**页面摘录:**
========
【CentOS】安装 Sqoop 组件


文章目录

  • 1、解压 Sqoop 安装包
  • 2、配置 sqoop-env.sh
  • 3、配置系统环境变量
  • 4、sqoop 连接 MySQL
  • 5、sqoop 连接 MySQL 导入到 Hive
    • 5.1 准备
    • 5.2 MySQL创建模拟数据表(数据源)
    • 5.3 Hive 创建数据表(接收)
    • 5.3 MySQL 导出到 Hive


准备环境:

  • Hadoop 完全分布式集群环境
  • Sqoop 安装包:http://archive.apache.org/dist/sqoop/

1、解压 Sqoop 安装包

上传本地安装包:
【CentOS】安装 Sqoop 组件_第1张图片
解压后并重命名:
【CentOS】安装 Sqoop 组件_第2张图片
返回顶部


2、配置 sqoop-env.sh

复制 sqoop-env-template.sh 模板,并将模板重命名为 sqoop-env.sh,在 sqoop-env.sh 中添加 HdoopHbaseHiveHBase的安装路径:
【CentOS】安装 Sqoop 组件_第3张图片

#Set path to where bin/hadoop is available
export HADOOP_COMMON_HOME=/usr/local/src/hadoop

#Set path to where hadoop-*-core.jar is available
export HADOOP_MAPRED_HOME=/usr/local/src/hadoop

#set the path to where bin/hbase is available
export HBASE_HOME=/usr/local/src/hbase

#Set the path to where bin/hive is available
export HIVE_HOME=/usr/local/src/hive

#Set the path for where zookeper config dir is
export ZOOCFGDIR=/usr/local/src/zookeeper/conf

返回顶部


3、配置系统环境变量

配置 Linux 系统环境变量(/etc/profile),添加 Sqoop 组件的路径:

# set sqoop environment
export SQOOP_HOME=/usr/local/src/sqoop
export PATH=$PATH:$SQOOP_HOME/bin
export CLASSPATH=$CLASSPATH:$SQOOP_HOME/lib

保存退出后 source 使其生效!
========
**所给记录:**
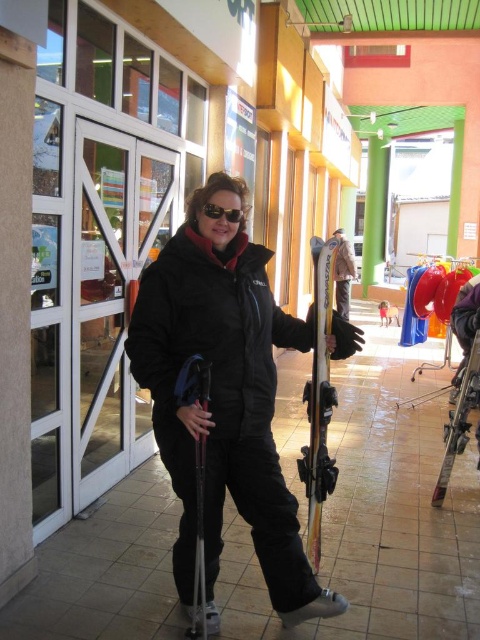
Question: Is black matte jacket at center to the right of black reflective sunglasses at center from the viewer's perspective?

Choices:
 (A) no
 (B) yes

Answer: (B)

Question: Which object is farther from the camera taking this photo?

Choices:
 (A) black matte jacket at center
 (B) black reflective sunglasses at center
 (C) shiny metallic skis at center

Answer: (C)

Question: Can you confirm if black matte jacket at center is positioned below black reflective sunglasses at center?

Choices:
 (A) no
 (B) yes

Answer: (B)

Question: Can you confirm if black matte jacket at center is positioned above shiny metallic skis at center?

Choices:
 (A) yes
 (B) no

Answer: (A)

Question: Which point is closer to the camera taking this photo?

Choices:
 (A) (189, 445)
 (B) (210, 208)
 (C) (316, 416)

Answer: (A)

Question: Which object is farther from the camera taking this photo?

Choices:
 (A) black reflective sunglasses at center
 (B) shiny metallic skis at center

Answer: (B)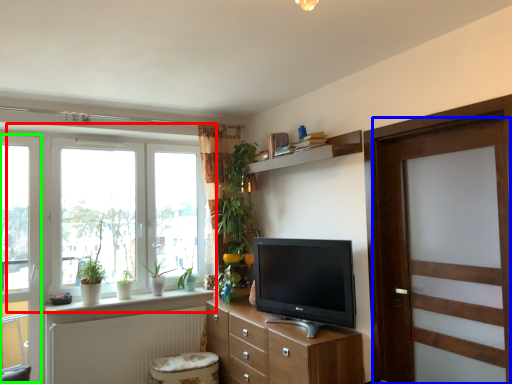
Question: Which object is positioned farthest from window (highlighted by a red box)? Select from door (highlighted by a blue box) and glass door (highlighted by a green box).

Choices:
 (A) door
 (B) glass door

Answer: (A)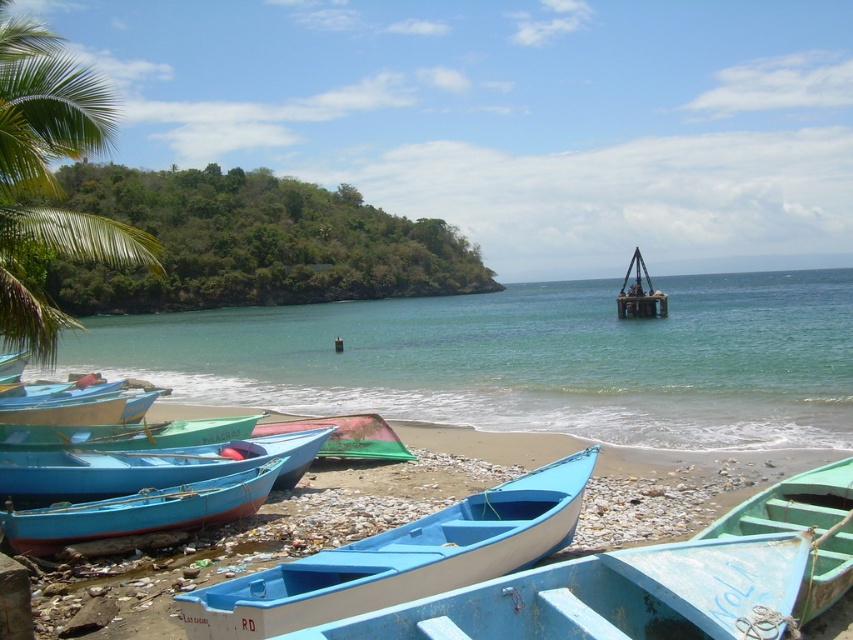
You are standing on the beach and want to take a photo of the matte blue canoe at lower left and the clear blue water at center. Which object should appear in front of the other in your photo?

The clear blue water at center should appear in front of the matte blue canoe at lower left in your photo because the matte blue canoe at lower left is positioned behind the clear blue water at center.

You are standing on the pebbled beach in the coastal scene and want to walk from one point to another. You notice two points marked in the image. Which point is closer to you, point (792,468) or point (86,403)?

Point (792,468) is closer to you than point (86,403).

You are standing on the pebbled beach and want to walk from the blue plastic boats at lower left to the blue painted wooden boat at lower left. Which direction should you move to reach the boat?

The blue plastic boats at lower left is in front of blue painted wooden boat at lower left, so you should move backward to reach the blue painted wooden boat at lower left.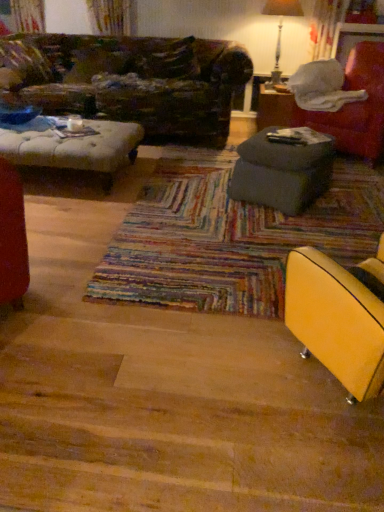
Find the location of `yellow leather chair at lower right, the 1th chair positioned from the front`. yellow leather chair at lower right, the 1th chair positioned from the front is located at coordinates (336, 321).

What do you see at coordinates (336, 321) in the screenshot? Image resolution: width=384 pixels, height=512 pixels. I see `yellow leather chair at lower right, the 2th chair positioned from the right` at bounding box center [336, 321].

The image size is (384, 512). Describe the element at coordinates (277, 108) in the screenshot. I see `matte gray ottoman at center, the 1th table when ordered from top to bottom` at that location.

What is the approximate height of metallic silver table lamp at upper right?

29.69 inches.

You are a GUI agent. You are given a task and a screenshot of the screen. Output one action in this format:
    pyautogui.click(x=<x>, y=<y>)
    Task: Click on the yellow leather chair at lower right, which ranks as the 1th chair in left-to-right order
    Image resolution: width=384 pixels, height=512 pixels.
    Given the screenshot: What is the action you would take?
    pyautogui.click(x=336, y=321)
========
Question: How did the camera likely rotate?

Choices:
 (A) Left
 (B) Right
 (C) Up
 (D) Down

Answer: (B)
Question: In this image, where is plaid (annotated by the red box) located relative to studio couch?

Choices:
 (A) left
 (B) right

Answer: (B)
========
**简短练习:** 在这篇 Sqoop 安装教程中,sqoop-env.sh 里的 HIVE_HOME 被设置为哪个路径?

**完整回答:** /usr/local/src/hive